*** Data for the task ***

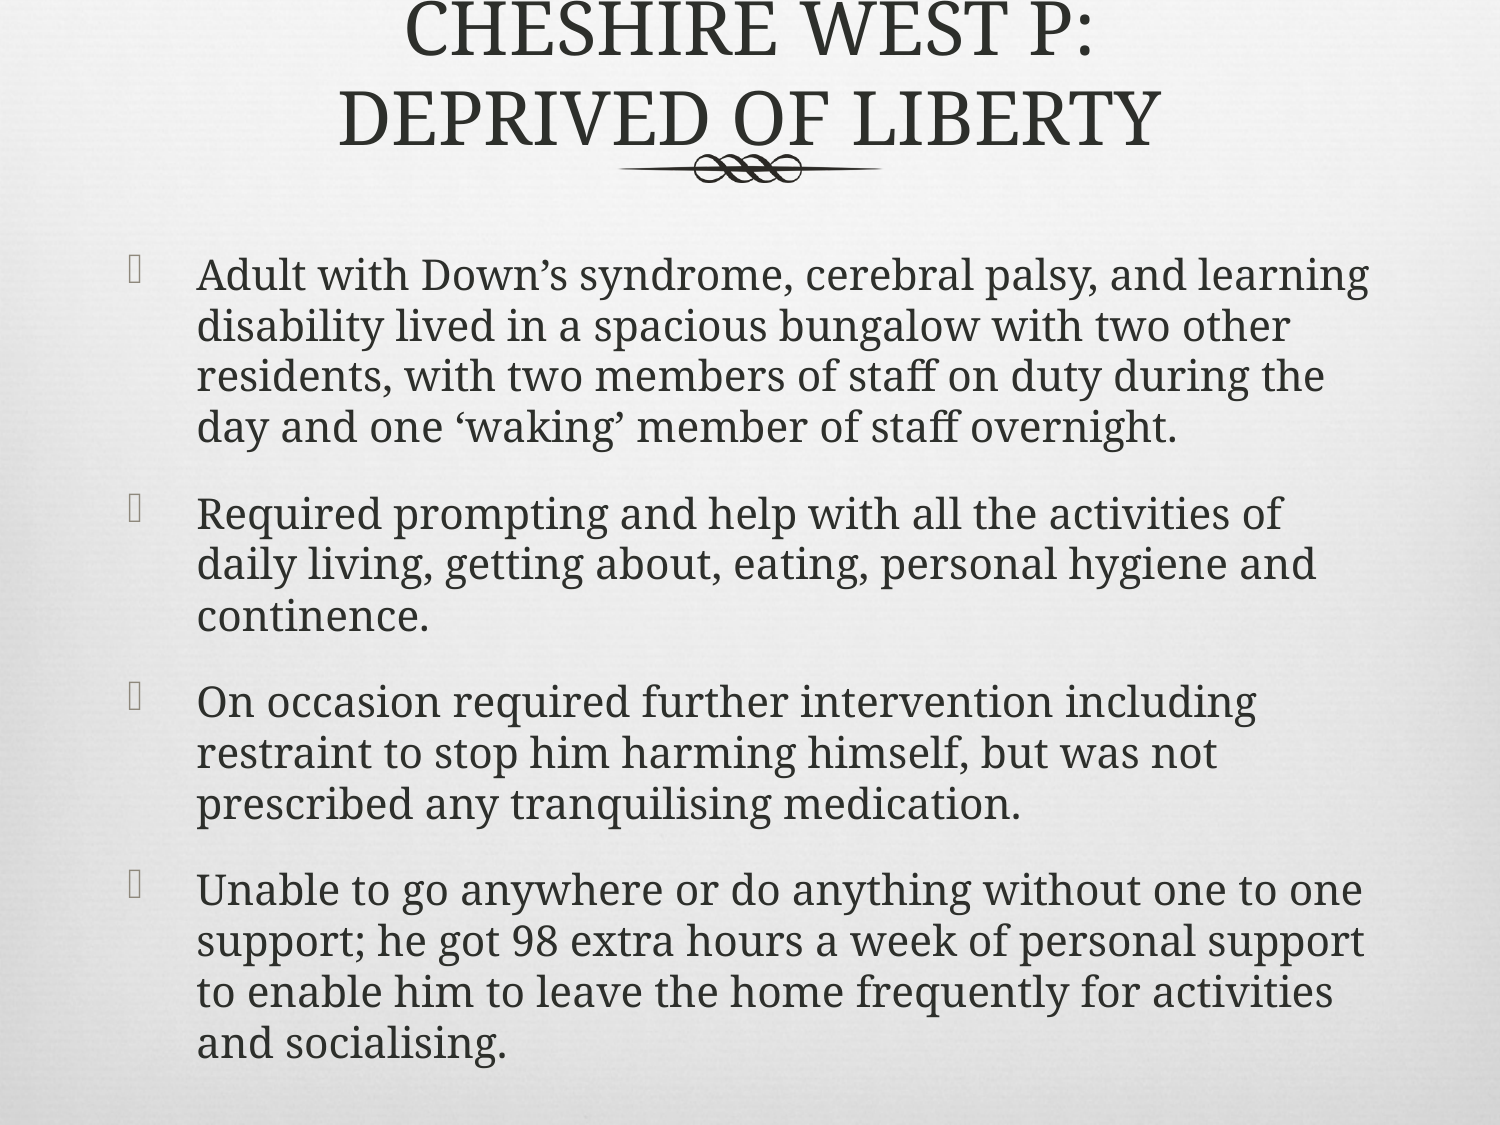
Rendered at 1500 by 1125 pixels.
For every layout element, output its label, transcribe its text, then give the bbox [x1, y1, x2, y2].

list Adult with Down’s syndrome, cerebral palsy, and learning disability lived in a spacious bungalow with two other residents, with two members of staff on duty during the day and one ‘waking’ member of staff overnight. Required prompting and help with all the activities of daily living, getting about, eating, personal hygiene and continence. On occasion required further intervention including restraint to stop him harming himself, but was not prescribed any tranquilising medication. Unable to go anywhere or do anything without one to one support; he got 98 extra hours a week of personal support to enable him to leave the home frequently for activities and socialising. [112, 240, 1388, 1125]
picture [615, 159, 885, 183]
title Cheshire West P: Deprived of Liberty [112, 0, 1388, 159]
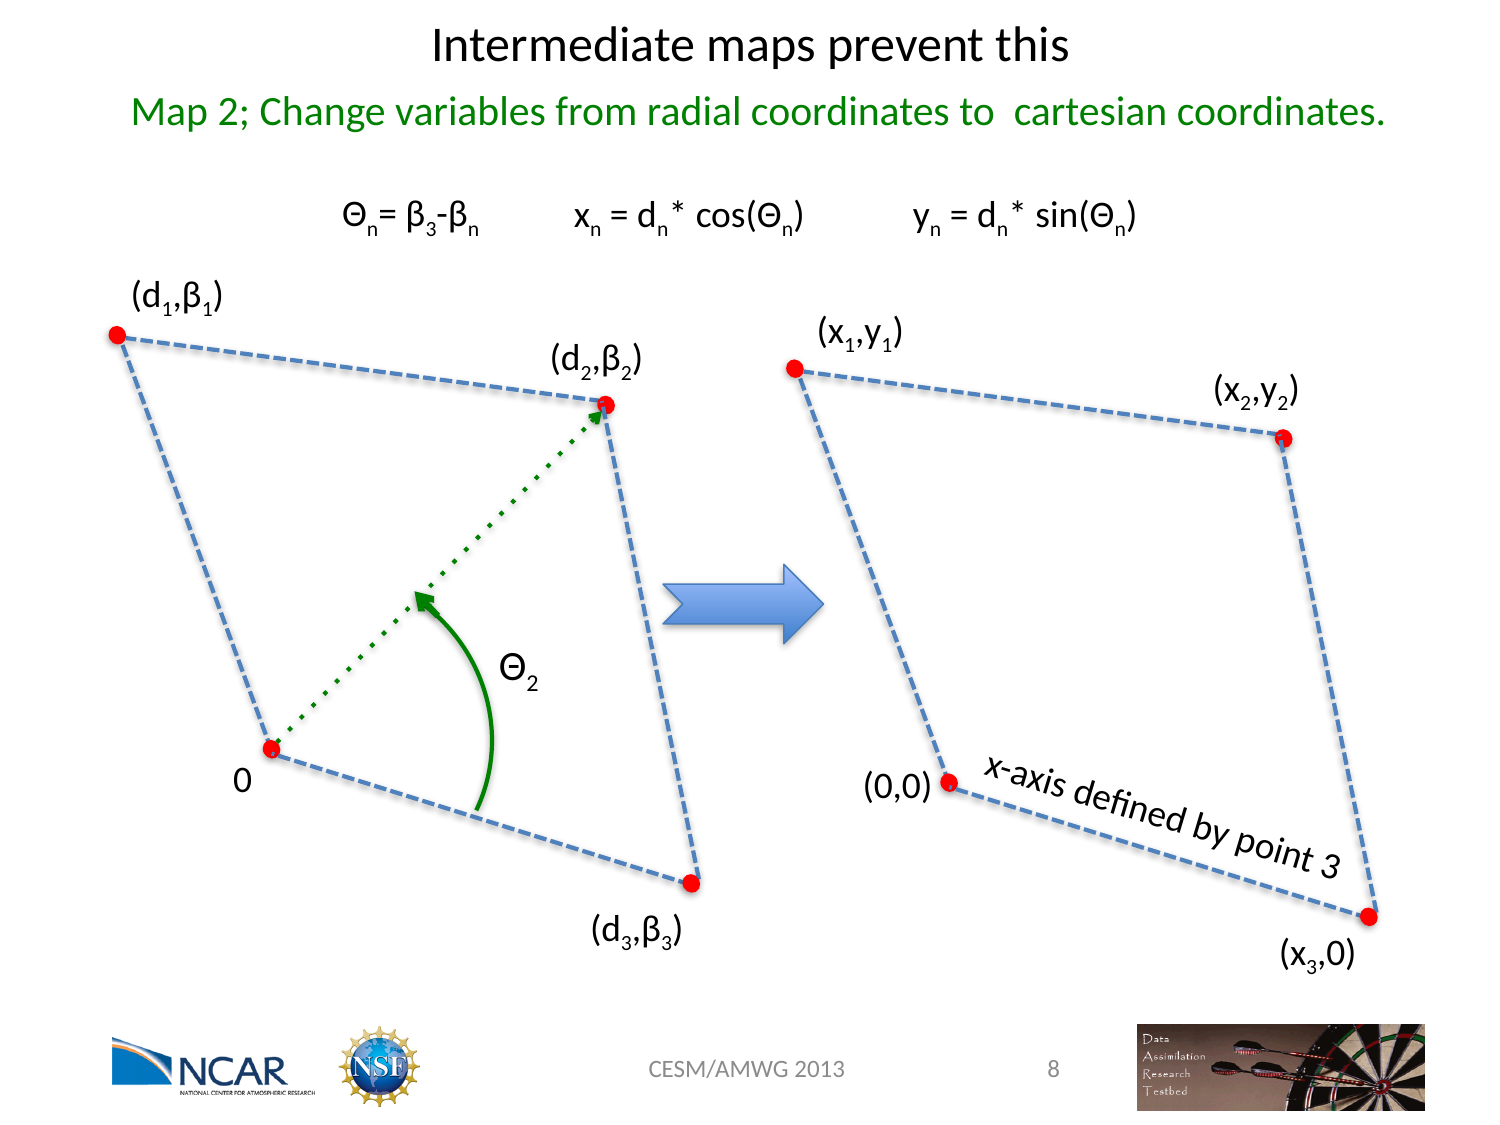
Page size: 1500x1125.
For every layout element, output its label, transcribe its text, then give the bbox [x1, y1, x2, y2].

text_box yn = dn* sin(Θn) [898, 182, 1153, 249]
footer CESM/AMWG 2013 [602, 1037, 892, 1098]
text_box x-axis defined by point 3 [964, 727, 1173, 785]
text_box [125, 337, 603, 402]
text_box Map 2; Change variables from radial coordinates to cartesian coordinates. [115, 76, 1402, 141]
text_box (d1,β1) [115, 262, 239, 329]
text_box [601, 400, 699, 880]
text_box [414, 590, 438, 617]
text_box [803, 371, 1280, 435]
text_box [799, 440, 950, 785]
text_box (0,0) [847, 792, 943, 814]
text_box (x2,y2) [1197, 356, 1315, 423]
text_box Θn= β3-βn [327, 182, 495, 248]
text_box [703, 563, 794, 645]
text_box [276, 410, 603, 743]
picture [1137, 1024, 1425, 1111]
text_box [1372, 918, 1379, 927]
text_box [1279, 434, 1377, 913]
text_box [121, 405, 272, 751]
text_box (d2,β2) [534, 325, 659, 392]
slide_number 8 [1002, 1037, 1075, 1098]
text_box [688, 884, 701, 894]
text_box [785, 358, 805, 379]
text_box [948, 786, 1276, 919]
text_box [107, 325, 127, 346]
text_box (x1,y1) [801, 298, 919, 365]
picture [112, 1037, 315, 1095]
text_box 0 [218, 760, 253, 808]
text_box Intermediate maps prevent this [416, 3, 1085, 76]
text_box (x3,0) [1263, 923, 1372, 986]
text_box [271, 753, 599, 885]
text_box xn = dn* cos(Θn) [559, 182, 820, 249]
text_box (d3,β3) [575, 896, 699, 963]
text_box [954, 774, 959, 784]
picture [337, 1024, 421, 1108]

*** End of Data for the task ***

Please retype the material in full, exactly as it reads, apart from the images.

Rendered at 1500 by 1125 pixels.
For every layout element, output its label, transcribe its text, then give the bbox [x1, y1, x2, y2].

list Adult with Down’s syndrome, cerebral palsy, and learning disability lived in a spacious bungalow with two other residents, with two members of staff on duty during the day and one ‘waking’ member of staff overnight. Required prompting and help with all the activities of daily living, getting about, eating, personal hygiene and continence. On occasion required further intervention including restraint to stop him harming himself, but was not prescribed any tranquilising medication. Unable to go anywhere or do anything without one to one support; he got 98 extra hours a week of personal support to enable him to leave the home frequently for activities and socialising. [112, 240, 1388, 1125]
picture [615, 159, 885, 183]
title Cheshire West P: Deprived of Liberty [112, 0, 1388, 159]
Page size: 1500x1125.
For every layout element, output its label, transcribe its text, then give the bbox [x1, y1, x2, y2].

text_box yn = dn* sin(Θn) [898, 182, 1153, 249]
footer CESM/AMWG 2013 [602, 1037, 892, 1098]
text_box x-axis defined by point 3 [964, 727, 1173, 785]
text_box [125, 337, 603, 402]
text_box Map 2; Change variables from radial coordinates to cartesian coordinates. [115, 76, 1402, 141]
text_box (d1,β1) [115, 262, 239, 329]
text_box [601, 400, 699, 880]
text_box [414, 590, 438, 617]
text_box [803, 371, 1280, 435]
text_box [799, 440, 950, 785]
text_box (0,0) [847, 792, 943, 814]
text_box (x2,y2) [1197, 356, 1315, 423]
text_box Θn= β3-βn [327, 182, 495, 248]
text_box [703, 563, 794, 645]
text_box [276, 410, 603, 743]
picture [1137, 1024, 1425, 1111]
text_box [1372, 918, 1379, 927]
text_box [1279, 434, 1377, 913]
text_box [121, 405, 272, 751]
text_box (d2,β2) [534, 325, 659, 392]
slide_number 8 [1002, 1037, 1075, 1098]
text_box [688, 884, 701, 894]
text_box [785, 358, 805, 379]
text_box [948, 786, 1276, 919]
text_box [107, 325, 127, 346]
text_box (x1,y1) [801, 298, 919, 365]
picture [112, 1037, 315, 1095]
text_box 0 [218, 760, 253, 808]
text_box Intermediate maps prevent this [416, 3, 1085, 76]
text_box (x3,0) [1263, 923, 1372, 986]
text_box [271, 753, 599, 885]
text_box xn = dn* cos(Θn) [559, 182, 820, 249]
text_box (d3,β3) [575, 896, 699, 963]
text_box [954, 774, 959, 784]
picture [337, 1024, 421, 1108]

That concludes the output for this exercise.